To illustrate the difference between creativity and imitation more closely, we consider the airplane. At one point, there were no airplanes on earth. Then some creative humans invented an airplane. Of course, in a world without airplanes, no amount of random sampling from the distribution of existing technologies could produce an airplane. The decision to build an airplane didn’t come out of thin air. And at some point I imagine the Wright brothers might have reimplemented some existing technology in the course of self-teaching the discipline of engineering. But we only describe the work as creative precisely because of how it stands out against the distribution of things that already existed. Of course, the airplane didn’t stand out in a random way. The airplane stands out as a compelling invention because it revolutionized human transport.

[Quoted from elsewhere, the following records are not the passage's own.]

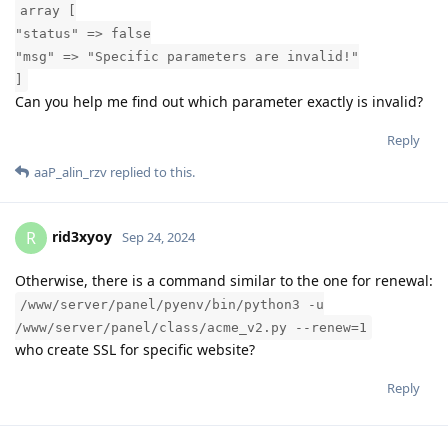
array [
"status" => false
"msg" => "Specific parameters are invalid!"
]
Can you help me find out which parameter exactly is invalid?
Reply
aaP_alin_rzv
replied to this.
rid3xyoy
R
Sep 24, 2024
Otherwise, there is a command similar to the one for renewal:
/www/server/panel/pyenv/bin/python3 -u
/www/server/panel/class/acme_v2.py --renew=1
who create SSL for specific website?
Reply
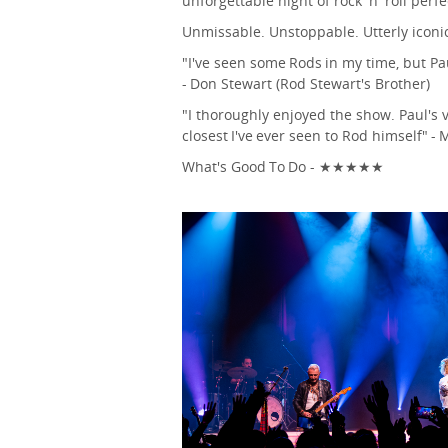
unforgettable night of rock 'n' roll perfe
Unmissable. Unstoppable. Utterly iconi
"I've seen some Rods in my time, but Pau
- Don Stewart (Rod Stewart's Brother)
"I thoroughly enjoyed the show. Paul's
closest I've ever seen to Rod himself" - 
What's Good To Do - ★★★★★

Turning back towards artwork, I perceive that we apply the term most superlatively, not to those individuals who produce copycat works, but to those who demonstrate divergent thinking, producing ideas and art that are simultaneously compelling and yet surprising. This work doesn’t reflect the distribution of previous work, but actually shifts it. It may not have been predictable, but it’s not sampled according to an arbitrary pattern of randomness.

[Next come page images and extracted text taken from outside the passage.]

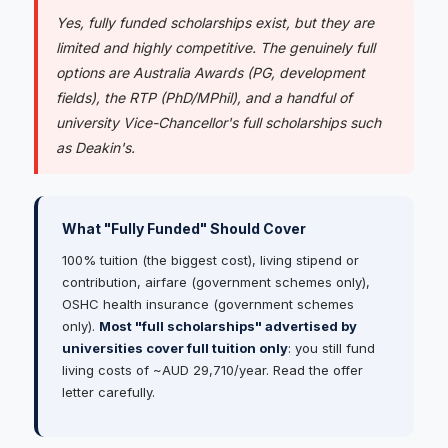
Yes, fully funded scholarships exist, but they are
limited and highly competitive. The genuinely full
options are Australia Awards (PG, development
fields), the RTP (PhD/MPhil), and a handful of
university Vice-Chancellor's full scholarships such
as Deakin's.
What "Fully Funded" Should Cover
100% tuition (the biggest cost), living stipend or
contribution, airfare (government schemes only),
OSHC health insurance (government schemes
only).
Most "full scholarships" advertised by
universities cover full tuition only
: you still fund
living costs of ~AUD 29,710/year. Read the offer
letter carefully.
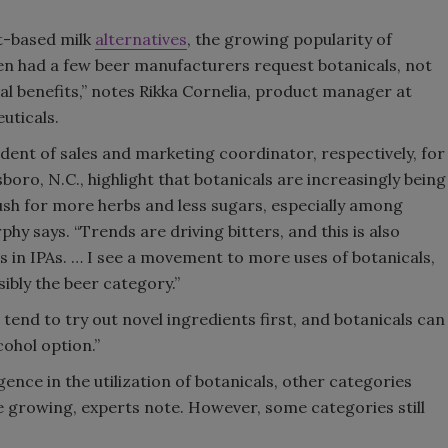
t-based milk
alternatives
, the growing popularity of
en had a few beer manufacturers request botanicals, not
ional benefits,” notes Rikka Cornelia, product manager at
uticals.
ent of sales and marketing coordinator, respectively, for
ro, N.C., highlight that botanicals are increasingly being
 push for more herbs and less sugars, especially among
hy says. “Trends are driving bitters, and this is also
s in IPAs. … I see a movement to more uses of botanicals,
ssibly the beer category.”
end to try out novel ingredients first, and botanicals can
cohol option.”
nce in the utilization of botanicals, other categories
e growing, experts note. However, some categories still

Consider Bach, whose development of counterpoint altered musical composition, or Charlie Parker, whose improvisational language, bebop, altered instrumental improvisation across many decades and diverse styles. In contrast, artists who simply rise to the level of convincing imitation could be more accurately described as masterful than as creative. The papers introducing GANS and Deep Style are themselves creative precisely because they opened new areas of research.
Is it Possible to Build a Creative Machine?

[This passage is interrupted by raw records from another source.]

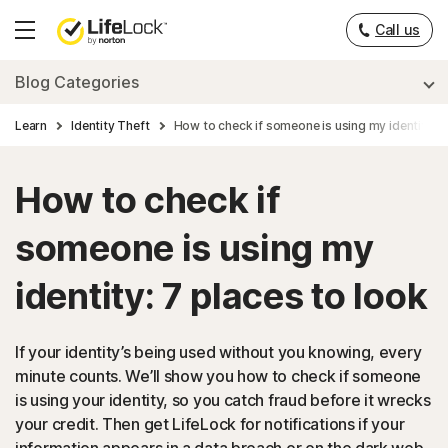
___
Call us
Hamburger
Menu
Blog Categories
Learn
Identity Theft
How to check if someone is using my identity: 7
How to check if
someone is using my
identity: 7 places to look
If your identity’s being used without you knowing, every
minute counts. We’ll show you how to check if someone
is using your identity, so you catch fraud before it wrecks
your credit. Then get LifeLock for notifications if your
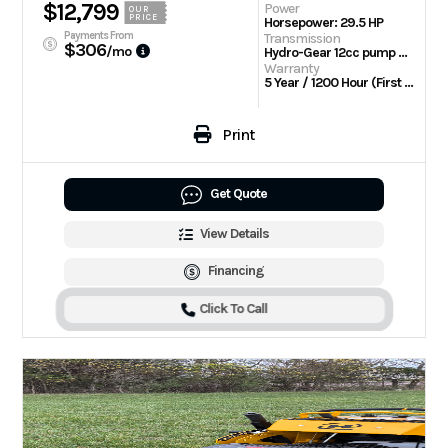
$12,799
Power
OUR
PRICE
Horsepower: 29.5 HP
Payments From
Transmission
$306
/mo
Hydro-Gear 12cc pump with Parker TL wheel motors
Warranty
5 Year / 1200 Hour (First 2 Years No Hour Limit) | Engine: 3 Year Limited
Print
Get Quote
View Details
Financing
Click To Call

It seems necessary to clarify that I hold no deep-seated antagonism to the idea of a creative machine. As far as I understand the brain, it is itself a creative machine. And I know of no scientifically-grounded argument suggesting that creativity is fundamentally a property of carbon that could not be reproduced in silicon.
I should also point out that there is a growing community of people already doing creative work that incorporates AI. The thesis of this post is not to deny the power of AI as a tool not to deny the creativity of people who use it as such.
But we should hesitate before attributing the human-like creativity to neural network models themselves. While they learn, they learn only to imitate. High quality image generators are fascinating, but it misleads to suggest that they possess agency. Stochastic models that produce realistic output might possess something akin to mastery. But for AI to exhibit creativity, it must do more than imitate.
Perhaps reinforcement learners, upon discovering novel strategies, do exhibit something closer to creativity. AlphaGo achieved superhuman performance at playing GO, discovering strategies that diverged dramatically from those known to human players. Whether or not this system should be called creative strikes me as an interesting question.
There is, however, an important sense in which humans can be considered creative but current reinforcement learners cannot. While RL agents seek optimal strategies for fixed problems, humans additionally exhibit creativity by inventing problems to solve. This notion of creativity seems especially relevant for the arts, where you might say that most creative artists create new sets of aesthetic objectives.
Perhaps one day truly creative AI will arrive. And while we should consider the possibility seriously, we should be wary of premature proclamations of success.